Almost everyone dreams about owning a house one day. There is nothing like settling down in a great neighborhood where you can raise your family in your very own home. However, one of the biggest problems with homeowners today is being able to keep up with their mortgage payments. Home prices continue to be high, and that means mortgage payments take up a big part of your monthly income. If your financial situation changes for the worse, making a payment can become difficult. Missed payments can lead to foreclosure. If you want to avoid this, consider refinancing your home.
Will a Refinance Benefit You?
Refinancing your home loan can offer you many advantages. One benefit is that you can get a lower interest rate and extend the term of your payment so that your monthly cost will be lower and more affordable. A smaller house payment means more funds available for your other monthly expenses. You can also use part of your loan to pay off other financial obligations that you might have. However, in order for a loan refinance to work to your advantage, you need to avoid certain mistakes so that you will not end up in a worse situation:
1) Do not go back to your current lender to refinance. If your lender did not offer good interest rates to begin with, chances are it will not offer you a better rate for your new loan. Keep in mind that by extending the loan term, the monthly payment will naturally seem lower, but that does not mean you are paying less in interest.
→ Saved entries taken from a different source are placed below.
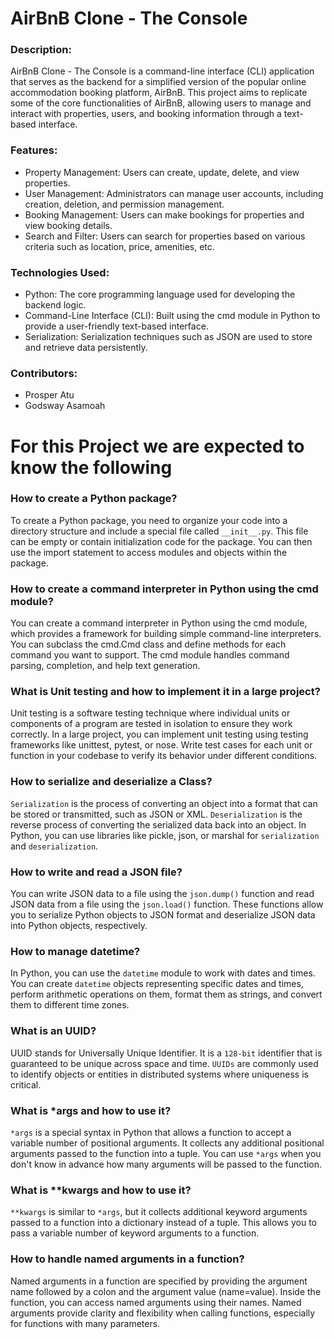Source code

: # AirBnB Clone - The Console

### Description:
AirBnB Clone - The Console is a command-line interface (CLI) application that serves as the backend for a simplified version of the popular online accommodation booking platform, AirBnB. This project aims to replicate some of the core functionalities of AirBnB, allowing users to manage and interact with properties, users, and booking information through a text-based interface.

### Features:
- Property Management: Users can create, update, delete, and view properties.
- User Management: Administrators can manage user accounts, including creation, deletion, and permission management.
- Booking Management: Users can make bookings for properties and view booking details.
- Search and Filter: Users can search for properties based on various criteria such as location, price, amenities, etc.

### Technologies Used:
- Python: The core programming language used for developing the backend logic.
- Command-Line Interface (CLI): Built using the cmd module in Python to provide a user-friendly text-based interface.
- Serialization: Serialization techniques such as JSON are used to store and retrieve data persistently.

### Contributors:
- Prosper Atu
- Godsway Asamoah

# For this Project we are expected to know the following

### How to create a Python package?

To create a Python package, you need to organize your code into a directory structure and include a special file called `__init__.py`. This file can be empty or contain initialization code for the package. You can then use the import statement to access modules and objects within the package.

### How to create a command interpreter in Python using the cmd module?

You can create a command interpreter in Python using the cmd module, which provides a framework for building simple command-line interpreters. You can subclass the cmd.Cmd class and define methods for each command you want to support. The cmd module handles command parsing, completion, and help text generation.

### What is Unit testing and how to implement it in a large project?

Unit testing is a software testing technique where individual units or components of a program are tested in isolation to ensure they work correctly. In a large project, you can implement unit testing using testing frameworks like unittest, pytest, or nose. Write test cases for each unit or function in your codebase to verify its behavior under different conditions.

### How to serialize and deserialize a Class?

`Serialization` is the process of converting an object into a format that can be stored or transmitted, such as JSON or XML. `Deserialization` is the reverse process of converting the serialized data back into an object. In Python, you can use libraries like pickle, json, or marshal for `serialization` and `deserialization`.

### How to write and read a JSON file?

You can write JSON data to a file using the `json.dump()` function and read JSON data from a file using the `json.load()` function. These functions allow you to serialize Python objects to JSON format and deserialize JSON data into Python objects, respectively.

### How to manage datetime?

In Python, you can use the `datetime` module to work with dates and times. You can create `datetime` objects representing specific dates and times, perform arithmetic operations on them, format them as strings, and convert them to different time zones.

### What is an UUID?

UUID stands for Universally Unique Identifier. It is a `128-bit` identifier that is guaranteed to be unique across space and time. `UUIDs` are commonly used to identify objects or entities in distributed systems where uniqueness is critical.

### What is *args and how to use it?

`*args` is a special syntax in Python that allows a function to accept a variable number of positional arguments. It collects any additional positional arguments passed to the function into a tuple. You can use `*args` when you don't know in advance how many arguments will be passed to the function.

### What is **kwargs and how to use it?

`**kwargs` is similar to `*args`, but it collects additional keyword arguments passed to a function into a dictionary instead of a tuple. This allows you to pass a variable number of keyword arguments to a function.

### How to handle named arguments in a function?

Named arguments in a function are specified by providing the argument name followed by a colon and the argument value (name=value). Inside the function, you can access named arguments using their names. Named arguments provide clarity and flexibility when calling functions, especially for functions with many parameters.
2) Avoid variable interest rates and focus on finding a fixed interest rate that is low. Some lenders will offer a low teaser rate for the first few months in order to attract borrowers. However, after those first few months, the variable rate can go up. Your total interest payment might even end up being higher than the interest that you would have paid with your original loan.
3) Figure out if the terms of your new loan will really save you money over the old loan. Before you sign with a lender, do a break-even analysis. It is a simple calculation that takes the cost of your loan and dividing that by the amount that you save every month. The answer is the number of months that it will take for you to break even, or to recuperate your loan expenses.
For example, if it costs $2000 for you to refinance your loan, and you can save $200 every month, you can break even in 10 months. Refinancing is particularly advantageous to you if you plan to live in your house for a while.
4) The most important thing that you need to do is to find an experienced and trustworthy mortgage broker who is committed to getting you the best loan for your needs.